### [What the task asks]
The answer should consist of each line from the data below that includes "слив".

Top of Records

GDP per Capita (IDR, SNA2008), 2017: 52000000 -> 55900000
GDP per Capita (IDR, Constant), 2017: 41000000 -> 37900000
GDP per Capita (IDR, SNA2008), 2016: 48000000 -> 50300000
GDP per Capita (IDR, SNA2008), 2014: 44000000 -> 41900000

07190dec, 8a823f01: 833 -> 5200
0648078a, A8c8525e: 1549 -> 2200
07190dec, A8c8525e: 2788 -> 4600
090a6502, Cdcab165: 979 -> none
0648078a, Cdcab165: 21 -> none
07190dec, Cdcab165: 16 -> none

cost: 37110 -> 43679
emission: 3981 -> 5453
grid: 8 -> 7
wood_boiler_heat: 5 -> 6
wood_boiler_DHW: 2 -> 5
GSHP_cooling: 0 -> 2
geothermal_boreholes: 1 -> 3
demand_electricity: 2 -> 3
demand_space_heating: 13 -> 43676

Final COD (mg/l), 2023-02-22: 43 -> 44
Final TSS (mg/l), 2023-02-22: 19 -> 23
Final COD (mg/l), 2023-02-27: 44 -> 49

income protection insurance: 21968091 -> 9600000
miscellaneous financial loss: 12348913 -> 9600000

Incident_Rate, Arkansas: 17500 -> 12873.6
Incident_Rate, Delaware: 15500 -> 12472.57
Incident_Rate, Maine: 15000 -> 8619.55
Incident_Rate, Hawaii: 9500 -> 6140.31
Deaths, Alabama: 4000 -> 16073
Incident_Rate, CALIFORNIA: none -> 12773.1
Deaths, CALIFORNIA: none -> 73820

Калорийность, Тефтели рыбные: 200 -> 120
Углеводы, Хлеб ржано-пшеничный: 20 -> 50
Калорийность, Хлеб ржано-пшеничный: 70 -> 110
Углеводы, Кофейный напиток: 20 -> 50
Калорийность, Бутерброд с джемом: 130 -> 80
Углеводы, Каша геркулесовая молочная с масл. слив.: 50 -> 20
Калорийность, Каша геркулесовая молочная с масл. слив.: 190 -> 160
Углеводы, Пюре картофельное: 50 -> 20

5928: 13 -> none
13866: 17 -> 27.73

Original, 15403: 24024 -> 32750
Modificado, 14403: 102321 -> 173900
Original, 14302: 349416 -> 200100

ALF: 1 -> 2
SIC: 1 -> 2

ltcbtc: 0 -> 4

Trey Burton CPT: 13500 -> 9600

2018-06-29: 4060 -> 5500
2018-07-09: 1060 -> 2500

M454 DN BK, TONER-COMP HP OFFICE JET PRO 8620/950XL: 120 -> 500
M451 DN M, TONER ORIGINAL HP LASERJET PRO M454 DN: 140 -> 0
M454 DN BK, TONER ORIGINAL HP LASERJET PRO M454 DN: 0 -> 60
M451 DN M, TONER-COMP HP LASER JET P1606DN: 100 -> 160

Bottom of Records

### [Response for this exercise]
Углеводы, Каша геркулесовая молочная с масл. слив.: 50 -> 20
Калорийность, Каша геркулесовая молочная с масл. слив.: 190 -> 160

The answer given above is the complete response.